The dicastery’s ruling, according to the report, came in late spring, when Cardinal Luis Ladaria Ferrer, SJ, was the dicastery’s prefect. The five-year ban on public ministry outside of Cardinal Ricard’s diocese of residence is renewable.
“Cardinal Ricard lives in total seclusion and is intelligent enough to understand that he needs to keep a low profile,” said Cardinal Jean-Marc Aveline of Marseille. Bishop Emmanuel Gobilliard of Digne (France), in whose diocese Cardinal Ricard currently resides, added:
I don’t agree that Cardinal Ricard should celebrate in the Diocese of Digne for the time being, and I’ve told him so. I want the sanction to be applied here too.
But if tomorrow he moves to another diocese and obtains the bishop’s agreement to resume service, I won’t be able to stop him, because the exception provided for in the Roman sentence applies to the cardinal’s diocese of residence, not to the church of Digne.
Cardinal Ricard will celebrate Mass privately in the Diocese of Digne, according to the report.
Cardinal Ricard, appointed a bishop in 1993 and named a cardinal in 2006, is a former president of the French episcopal conference (2001-07). Pope Francis accepted his resignation for reasons of age in 2019.
In November 2022, Cardinal Ricard admitted abusing a 14-year-old girl in the late 1980s, when he was a parish priest, Reuters reported. Citing the statute of limitations, French civil authorities closed their investigation into the case in February.
The light canonical penalty imposed on Cardinal Ricard contrasts with the laicization of Theodore McCarrick in 2019 and recalls the light sentence imposed on Archbishop Anthony Apuron of Agaña (Guam) for his sexual abuse of minors.
Archbishop Anthony Apuron, OFM Cap, governed the Church in Guam from 1985 until his removal from office in 2019. In August 2018, Pope Francis said he would personally decide Archbishop Apuron’s appeal after the Congregation for the Doctrine of the Faith found him guilty of sexually abusing minors. “I am waiting for the report and then I will pass judgement,” Pope Francis emphasized.
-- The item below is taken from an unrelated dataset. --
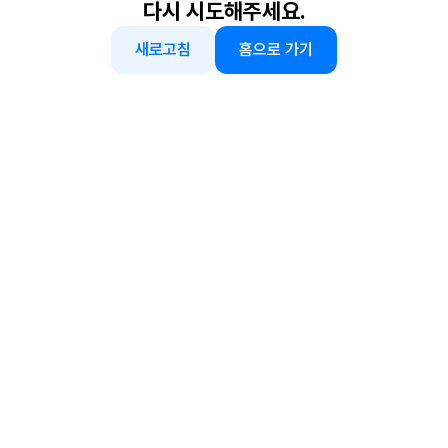
다시 시도해주세요.
새로고침
홈으로 가기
In 2019, the Congregation announced the judgment. Even though Archbishop Apuron was found guilty of multiple “delicts against the Sixth Commandment with minors,” a relatively light sentence was imposed: “the privation of office; the perpetual prohibition from dwelling, even temporarily, in the jurisdiction of the Archdiocese of Agaña; and the perpetual prohibition from using the insignia attached to the rank of Bishop.”
As a result of the judgment that Pope Francis said was his own, Archbishop Apuron, despite multiple acts of sexual abuse of minors, is free to minister publicly outside of Guam (with the permission of the local bishop), as long as he does not wear the distinctive insignia of a bishop.